Broadband Electric Spectroscopy of triethylammonium-methanesulfonate and triethylammonium-perfluorobutanesulfonate Ionic Liquids

In recent years Proton Exchange Membrane Fuel Cells (PEMFCs) have drawn considerable interest from both the scientific community and the industry due to: a) a high energy conversion efficiency; b) a low environmental impact; and c) the possibility of applications ranging from portable electronics to the automotive sector. The heart of a PEMFC is its proton exchange membrane (PEM). The most widely used PEMs consist of perfluorinated polymer electrolytes such as Nafion. These systems have drawbacks such as their low proton conductivity at temperatures higher than 90°C and at low relative humidity which severely limits their large-scale commerciol use. In order to overcome these limitations, PEMs composed of perfluorinated ionomers doped with proton-conducting ionic liquids (PCILs) were recently proposed due to their high conductivity under anhydrous conditions, large electrochemical stability window and good thermal stability. Here, we report the investigation of triethylammonium-methanesulfonate (MST) and triethylammonium-perfluorobutanesulfonate (PFBuT) PCILs by techniques such as Thermogravimetric Analysis (TGA), Differential Scanning Calorimetry (DSC) and Broadband Electric Spectroscopy (BES).

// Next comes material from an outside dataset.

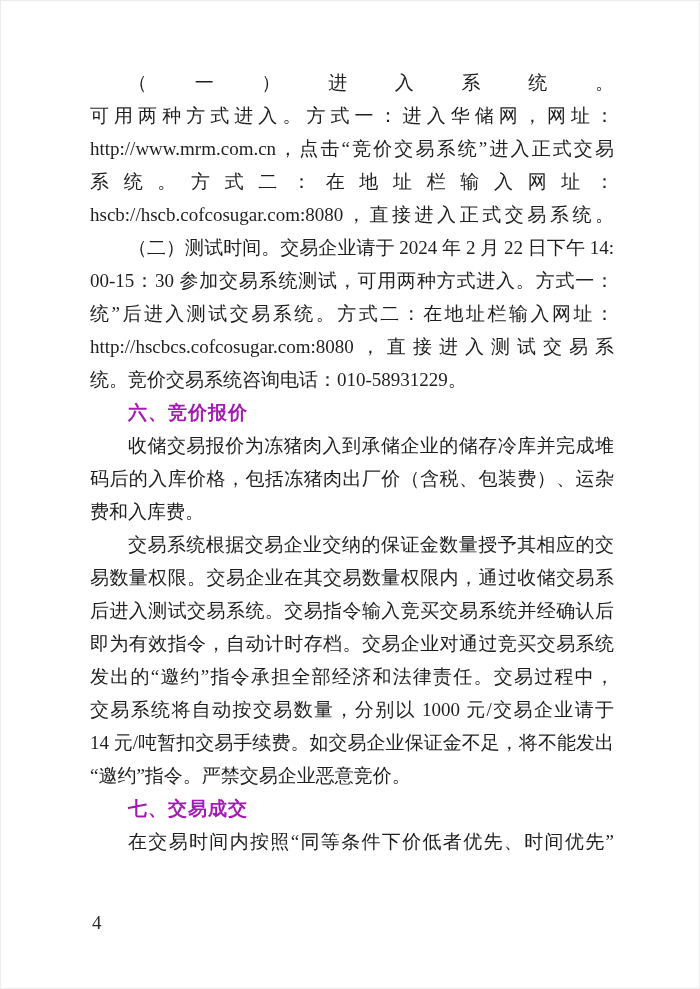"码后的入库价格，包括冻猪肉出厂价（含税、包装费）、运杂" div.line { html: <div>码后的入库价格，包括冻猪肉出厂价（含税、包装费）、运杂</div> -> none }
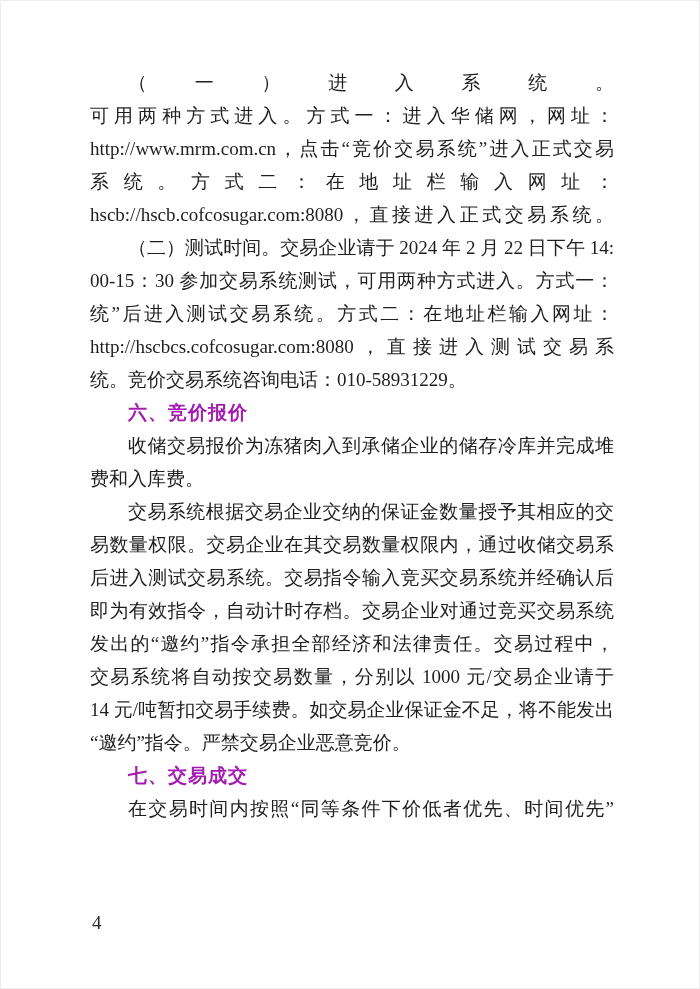"交易系统根据交易企业交纳的保证金数量授予其相应的交" div.line { order: before "易数量权限。交易企业在其交易数量权限内，通过收储交易系" -> after "易数量权限。交易企业在其交易数量权限内，通过收储交易系" }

These measurements allow us to investigate the relationship between the thermal behaviour and the proton conduction mechanism of this type of ionic liquid. The TGA/DSC results indicated that: a)ILs are thermally stable up to 200°C; b) MST shows a glass transition at -17°C and two endothermic transitions at 20 and 38°C; and c) PFBuT shows a glass transition at -20°C and two endothermic transitions at 17 and 61°C. The BES results reveal that at 120°C, MST and PFBuT showed conductivity values of 1.4x10-2 and 7.8x10-3 S·cm-1, respectively. These results make the ILs promising materials to be used in the preparation of membrane for PEMFCs operating above 100°C.